Abstract:
To address the challenge that existing CAD model generation methods struggle to achieve both high-quality generation and design intent preservation, particularly showing insufficient capability in handling implicit design constraints, this paper proposes a hierarchical CAD generation method based on discrete diffusion. The method represents CAD models as three-level neural code trees, spanning from local curve geometry to global component arrangement. First, a vector quantized variational autoencoder with adaptive mask skip connections was employed to extract multi-level design features. Then, a hierarchical noise scheduling strategy was combined to dynamically adjust the noise distribution of codebooks at each level. Finally, a two-stage cascaded autoregressive Transformer was utilized to convert code trees into complete CAD command sequences.

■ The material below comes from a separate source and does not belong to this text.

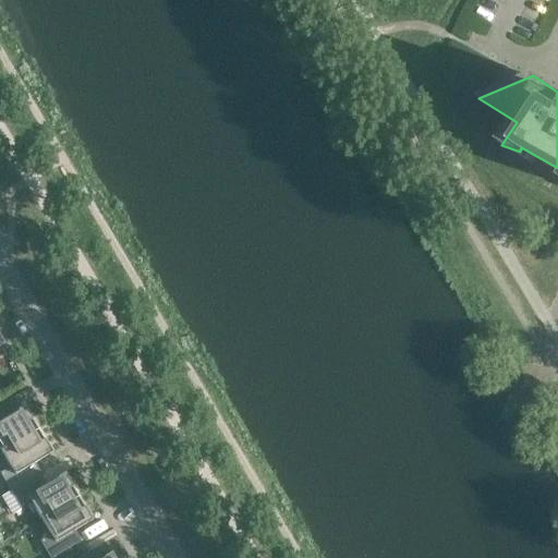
[(0,355),(8,355),(10,359),(11,359),(0,339),(0,355)]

Extensive experiments on the extended DeepCAD dataset demonstrate that the proposed method exhibits excellent performance in unconditional generation tasks, achieving optimal and sub-optimal results across all metrics. Notably, the method achieves 89.15% in point cloud evaluation metric R
coverage and 0.61 in D
JSD, both surpassing existing state-of-the-art methods. Furthermore, the method shows stronger design intent preservation capability in conditional generation tasks. User studies further validate the effectiveness of the method in maintaining design intent, providing a novel solution for CAD automation.